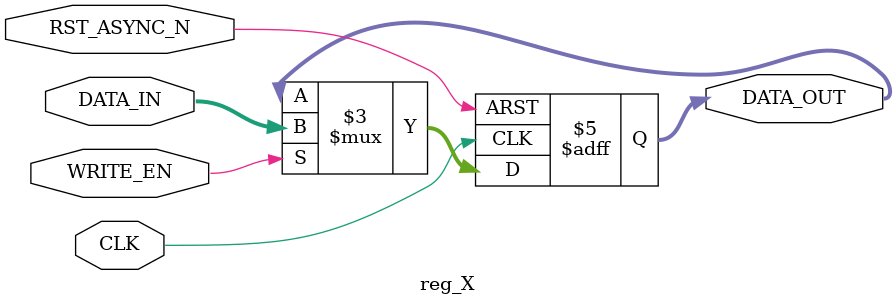
<source format=v>
/*-----------------------------------------------------------------------------------
* File: reg_X.v
* Date generated: 25/03/2023
* Date modified: 10/05/2023
* Author: Bruna Suemi Nagai
* Description: Stores the accumulated horizontal coordenate
*----------------------------------------------------------------------------------- */

module reg_X (
    CLK,
    RST_ASYNC_N, 
    WRITE_EN,
    DATA_IN,  
    DATA_OUT
);


// ------------------------------------------
// IO declaration
// ------------------------------------------
    input CLK;                              // Clock
    input RST_ASYNC_N;						// Asynchronous reset
    input WRITE_EN;							// Enables writing
    input signed [7:0] DATA_IN;			// Data in
    output reg signed [7:0] DATA_OUT;	    // Data out
    

// ------------------------------------------
// Sequential logic
// ------------------------------------------
always @(posedge CLK, negedge RST_ASYNC_N) begin
if (!RST_ASYNC_N)                        // If rst async is low
    begin
            DATA_OUT <= 8'b0;
    end
    
    else if (WRITE_EN) 		 			    // If write enable is high
    begin
        DATA_OUT <= DATA_IN; 			    // Write data to the register at the specified address
    end 
end

endmodule // reg_X
    
</source>
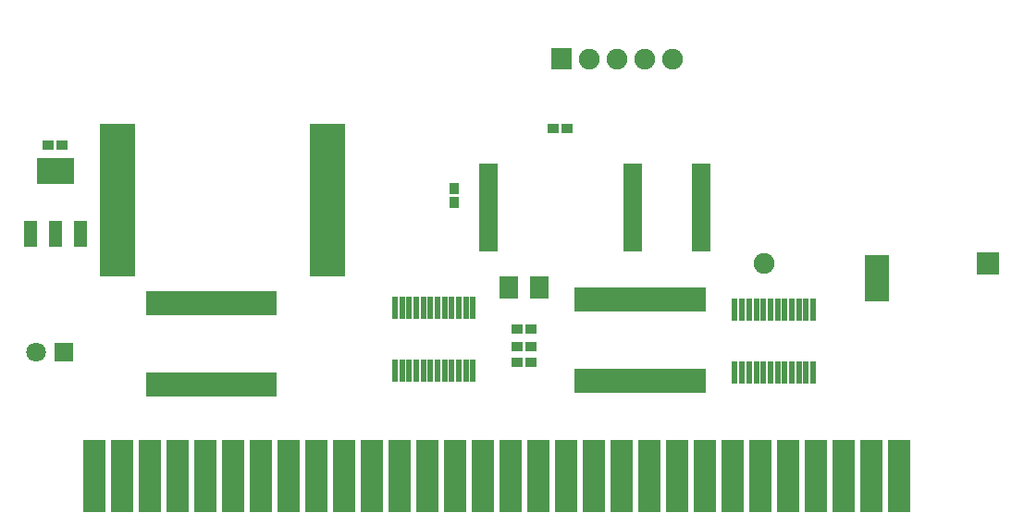
<source format=gbr>
G04 DipTrace 2.4.0.2*
%INTopMask.gbr*%
%MOIN*%
%ADD42R,0.0236X0.0787*%
%ADD44R,0.0197X0.0866*%
%ADD48R,0.126X0.0197*%
%ADD50R,0.1358X0.0925*%
%ADD52R,0.0453X0.0925*%
%ADD54R,0.0709X0.0197*%
%ADD58R,0.0787X0.2638*%
%ADD60R,0.0709X0.0787*%
%ADD62R,0.0354X0.0433*%
%ADD64C,0.0709*%
%ADD66R,0.0709X0.0709*%
%ADD68R,0.0433X0.0354*%
%ADD70R,0.0866X0.1654*%
%ADD72C,0.0748*%
%ADD74R,0.0827X0.0827*%
%FSLAX44Y44*%
G04*
G70*
G90*
G75*
G01*
%LNTopMask*%
%LPD*%
D74*
X41378Y13063D3*
D72*
X33308D3*
D70*
X37363Y12543D3*
D68*
X8000Y17313D3*
X7488D3*
D66*
X8062Y9875D3*
D64*
X7062D3*
D68*
X25689Y17939D3*
X26201D3*
D62*
X22126Y15251D3*
Y15763D3*
D68*
X24400Y9500D3*
X24911D3*
D60*
X25189Y12188D3*
X24087D3*
D58*
X9186Y5399D3*
X10186D3*
X11186D3*
X12186D3*
X13186D3*
X14186D3*
X15186D3*
X16186D3*
X17186D3*
X18186D3*
X19186D3*
X20186D3*
X21186D3*
X22186D3*
X23186D3*
X24186D3*
X25186D3*
X26186D3*
X27186D3*
X28186D3*
X29186D3*
X30186D3*
X31186D3*
X32186D3*
X33186D3*
X34186D3*
X35186D3*
X36186D3*
X37186D3*
X38186D3*
G36*
X25628Y20813D2*
X26376D1*
Y20065D1*
X25628D1*
Y20813D1*
G37*
D72*
X27002Y20439D3*
X28002D3*
X29002D3*
X30002D3*
D68*
X24400Y10063D3*
X24911D3*
X24400Y10688D3*
X24911D3*
D52*
X6875Y14126D3*
X7780D3*
X8686D3*
D50*
X7780Y16409D3*
D48*
X10000Y18000D3*
Y17803D3*
Y17606D3*
Y17409D3*
Y17212D3*
Y17015D3*
Y16818D3*
Y16622D3*
Y16425D3*
Y16228D3*
Y16031D3*
Y15834D3*
Y15637D3*
Y15440D3*
Y15244D3*
Y15047D3*
Y14850D3*
Y14653D3*
Y14456D3*
Y14259D3*
Y14063D3*
Y13866D3*
Y13669D3*
Y13472D3*
Y13275D3*
Y13078D3*
Y12881D3*
Y12685D3*
X17559D3*
Y12881D3*
Y13078D3*
Y13275D3*
Y13472D3*
Y13669D3*
Y13866D3*
Y14063D3*
Y14259D3*
Y14456D3*
Y14653D3*
Y14850D3*
Y15047D3*
Y15244D3*
Y15440D3*
Y15637D3*
Y15834D3*
Y16031D3*
Y16228D3*
Y16425D3*
Y16622D3*
Y16818D3*
Y17015D3*
Y17212D3*
Y17409D3*
Y17606D3*
Y17803D3*
Y18000D3*
D54*
X23377Y16563D3*
Y16366D3*
Y16170D3*
Y15973D3*
Y15776D3*
Y15579D3*
Y15382D3*
Y15185D3*
Y14989D3*
Y14792D3*
Y14595D3*
Y14398D3*
Y14201D3*
Y14004D3*
Y13807D3*
Y13611D3*
X28573D3*
Y13807D3*
Y14004D3*
Y14201D3*
Y14398D3*
Y14595D3*
Y14792D3*
Y14989D3*
Y15185D3*
Y15382D3*
Y15579D3*
Y15776D3*
Y15973D3*
Y16170D3*
Y16366D3*
Y16563D3*
X31034Y13611D3*
Y13807D3*
Y14004D3*
Y14201D3*
Y14398D3*
Y14595D3*
Y14792D3*
Y14989D3*
Y15185D3*
Y15382D3*
Y15579D3*
Y15776D3*
Y15973D3*
Y16170D3*
Y16366D3*
Y16563D3*
D44*
X11125Y8687D3*
X11322D3*
X11518D3*
X11715D3*
X11912D3*
X12109D3*
X12306D3*
X12503D3*
X12700D3*
X12896D3*
X13093D3*
X13290D3*
X13487D3*
X13684D3*
X13881D3*
X14077D3*
X14274D3*
X14471D3*
X14668D3*
X14865D3*
X15062D3*
X15259D3*
X15455D3*
X15652D3*
Y11640D3*
X15455D3*
X15259D3*
X15062D3*
X14865D3*
X14668D3*
X14471D3*
X14274D3*
X14077D3*
X13881D3*
X13684D3*
X13487D3*
X13290D3*
X13093D3*
X12896D3*
X12700D3*
X12503D3*
X12306D3*
X12109D3*
X11912D3*
X11715D3*
X11518D3*
X11322D3*
X11125D3*
X26564Y8813D3*
X26761D3*
X26958D3*
X27155D3*
X27352D3*
X27549D3*
X27745D3*
X27942D3*
X28139D3*
X28336D3*
X28533D3*
X28730D3*
X28927D3*
X29123D3*
X29320D3*
X29517D3*
X29714D3*
X29911D3*
X30108D3*
X30305D3*
X30501D3*
X30698D3*
X30895D3*
X31092D3*
Y11765D3*
X30895D3*
X30698D3*
X30501D3*
X30305D3*
X30108D3*
X29911D3*
X29714D3*
X29517D3*
X29320D3*
X29123D3*
X28927D3*
X28730D3*
X28533D3*
X28336D3*
X28139D3*
X27942D3*
X27745D3*
X27549D3*
X27352D3*
X27155D3*
X26958D3*
X26761D3*
X26564D3*
D42*
X20001Y9188D3*
X20257D3*
X20513D3*
X20769D3*
X21025D3*
X21281D3*
X21537D3*
X21793D3*
X22048D3*
X22304D3*
X22560D3*
X22816D3*
Y11471D3*
X22560D3*
X22304D3*
X22048D3*
X21793D3*
X21537D3*
X21281D3*
X21025D3*
X20769D3*
X20513D3*
X20257D3*
X20001D3*
X32252Y9125D3*
X32508D3*
X32764D3*
X33020D3*
X33276D3*
X33532D3*
X33788D3*
X34044D3*
X34300D3*
X34556D3*
X34812D3*
X35067D3*
Y11409D3*
X34812D3*
X34556D3*
X34300D3*
X34044D3*
X33788D3*
X33532D3*
X33276D3*
X33020D3*
X32764D3*
X32508D3*
X32252D3*
M02*

</source>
• • • • • • •
• **What the exercise asks**
If pictures appear among the entries above, omit them; repeat everything else verbatim.

• **Exercise answer**
<source format=v>
/*-----------------------------------------------------------------------------------
* File: reg_X.v
* Date generated: 25/03/2023
* Date modified: 10/05/2023
* Author: Bruna Suemi Nagai
* Description: Stores the accumulated horizontal coordenate
*----------------------------------------------------------------------------------- */

module reg_X (
    CLK,
    RST_ASYNC_N, 
    WRITE_EN,
    DATA_IN,  
    DATA_OUT
);


// ------------------------------------------
// IO declaration
// ------------------------------------------
    input CLK;                              // Clock
    input RST_ASYNC_N;						// Asynchronous reset
    input WRITE_EN;							// Enables writing
    input signed [7:0] DATA_IN;			// Data in
    output reg signed [7:0] DATA_OUT;	    // Data out
    

// ------------------------------------------
// Sequential logic
// ------------------------------------------
always @(posedge CLK, negedge RST_ASYNC_N) begin
if (!RST_ASYNC_N)                        // If rst async is low
    begin
            DATA_OUT <= 8'b0;
    end
    
    else if (WRITE_EN) 		 			    // If write enable is high
    begin
        DATA_OUT <= DATA_IN; 			    // Write data to the register at the specified address
    end 
end

endmodule // reg_X
    
</source>
<source format=gbr>
G04 DipTrace 2.4.0.2*
%INTopMask.gbr*%
%MOIN*%
%ADD42R,0.0236X0.0787*%
%ADD44R,0.0197X0.0866*%
%ADD48R,0.126X0.0197*%
%ADD50R,0.1358X0.0925*%
%ADD52R,0.0453X0.0925*%
%ADD54R,0.0709X0.0197*%
%ADD58R,0.0787X0.2638*%
%ADD60R,0.0709X0.0787*%
%ADD62R,0.0354X0.0433*%
%ADD64C,0.0709*%
%ADD66R,0.0709X0.0709*%
%ADD68R,0.0433X0.0354*%
%ADD70R,0.0866X0.1654*%
%ADD72C,0.0748*%
%ADD74R,0.0827X0.0827*%
%FSLAX44Y44*%
G04*
G70*
G90*
G75*
G01*
%LNTopMask*%
%LPD*%
D74*
X41378Y13063D3*
D72*
X33308D3*
D70*
X37363Y12543D3*
D68*
X8000Y17313D3*
X7488D3*
D66*
X8062Y9875D3*
D64*
X7062D3*
D68*
X25689Y17939D3*
X26201D3*
D62*
X22126Y15251D3*
Y15763D3*
D68*
X24400Y9500D3*
X24911D3*
D60*
X25189Y12188D3*
X24087D3*
D58*
X9186Y5399D3*
X10186D3*
X11186D3*
X12186D3*
X13186D3*
X14186D3*
X15186D3*
X16186D3*
X17186D3*
X18186D3*
X19186D3*
X20186D3*
X21186D3*
X22186D3*
X23186D3*
X24186D3*
X25186D3*
X26186D3*
X27186D3*
X28186D3*
X29186D3*
X30186D3*
X31186D3*
X32186D3*
X33186D3*
X34186D3*
X35186D3*
X36186D3*
X37186D3*
X38186D3*
G36*
X25628Y20813D2*
X26376D1*
Y20065D1*
X25628D1*
Y20813D1*
G37*
D72*
X27002Y20439D3*
X28002D3*
X29002D3*
X30002D3*
D68*
X24400Y10063D3*
X24911D3*
X24400Y10688D3*
X24911D3*
D52*
X6875Y14126D3*
X7780D3*
X8686D3*
D50*
X7780Y16409D3*
D48*
X10000Y18000D3*
Y17803D3*
Y17606D3*
Y17409D3*
Y17212D3*
Y17015D3*
Y16818D3*
Y16622D3*
Y16425D3*
Y16228D3*
Y16031D3*
Y15834D3*
Y15637D3*
Y15440D3*
Y15244D3*
Y15047D3*
Y14850D3*
Y14653D3*
Y14456D3*
Y14259D3*
Y14063D3*
Y13866D3*
Y13669D3*
Y13472D3*
Y13275D3*
Y13078D3*
Y12881D3*
Y12685D3*
X17559D3*
Y12881D3*
Y13078D3*
Y13275D3*
Y13472D3*
Y13669D3*
Y13866D3*
Y14063D3*
Y14259D3*
Y14456D3*
Y14653D3*
Y14850D3*
Y15047D3*
Y15244D3*
Y15440D3*
Y15637D3*
Y15834D3*
Y16031D3*
Y16228D3*
Y16425D3*
Y16622D3*
Y16818D3*
Y17015D3*
Y17212D3*
Y17409D3*
Y17606D3*
Y17803D3*
Y18000D3*
D54*
X23377Y16563D3*
Y16366D3*
Y16170D3*
Y15973D3*
Y15776D3*
Y15579D3*
Y15382D3*
Y15185D3*
Y14989D3*
Y14792D3*
Y14595D3*
Y14398D3*
Y14201D3*
Y14004D3*
Y13807D3*
Y13611D3*
X28573D3*
Y13807D3*
Y14004D3*
Y14201D3*
Y14398D3*
Y14595D3*
Y14792D3*
Y14989D3*
Y15185D3*
Y15382D3*
Y15579D3*
Y15776D3*
Y15973D3*
Y16170D3*
Y16366D3*
Y16563D3*
X31034Y13611D3*
Y13807D3*
Y14004D3*
Y14201D3*
Y14398D3*
Y14595D3*
Y14792D3*
Y14989D3*
Y15185D3*
Y15382D3*
Y15579D3*
Y15776D3*
Y15973D3*
Y16170D3*
Y16366D3*
Y16563D3*
D44*
X11125Y8687D3*
X11322D3*
X11518D3*
X11715D3*
X11912D3*
X12109D3*
X12306D3*
X12503D3*
X12700D3*
X12896D3*
X13093D3*
X13290D3*
X13487D3*
X13684D3*
X13881D3*
X14077D3*
X14274D3*
X14471D3*
X14668D3*
X14865D3*
X15062D3*
X15259D3*
X15455D3*
X15652D3*
Y11640D3*
X15455D3*
X15259D3*
X15062D3*
X14865D3*
X14668D3*
X14471D3*
X14274D3*
X14077D3*
X13881D3*
X13684D3*
X13487D3*
X13290D3*
X13093D3*
X12896D3*
X12700D3*
X12503D3*
X12306D3*
X12109D3*
X11912D3*
X11715D3*
X11518D3*
X11322D3*
X11125D3*
X26564Y8813D3*
X26761D3*
X26958D3*
X27155D3*
X27352D3*
X27549D3*
X27745D3*
X27942D3*
X28139D3*
X28336D3*
X28533D3*
X28730D3*
X28927D3*
X29123D3*
X29320D3*
X29517D3*
X29714D3*
X29911D3*
X30108D3*
X30305D3*
X30501D3*
X30698D3*
X30895D3*
X31092D3*
Y11765D3*
X30895D3*
X30698D3*
X30501D3*
X30305D3*
X30108D3*
X29911D3*
X29714D3*
X29517D3*
X29320D3*
X29123D3*
X28927D3*
X28730D3*
X28533D3*
X28336D3*
X28139D3*
X27942D3*
X27745D3*
X27549D3*
X27352D3*
X27155D3*
X26958D3*
X26761D3*
X26564D3*
D42*
X20001Y9188D3*
X20257D3*
X20513D3*
X20769D3*
X21025D3*
X21281D3*
X21537D3*
X21793D3*
X22048D3*
X22304D3*
X22560D3*
X22816D3*
Y11471D3*
X22560D3*
X22304D3*
X22048D3*
X21793D3*
X21537D3*
X21281D3*
X21025D3*
X20769D3*
X20513D3*
X20257D3*
X20001D3*
X32252Y9125D3*
X32508D3*
X32764D3*
X33020D3*
X33276D3*
X33532D3*
X33788D3*
X34044D3*
X34300D3*
X34556D3*
X34812D3*
X35067D3*
Y11409D3*
X34812D3*
X34556D3*
X34300D3*
X34044D3*
X33788D3*
X33532D3*
X33276D3*
X33020D3*
X32764D3*
X32508D3*
X32252D3*
M02*

</source>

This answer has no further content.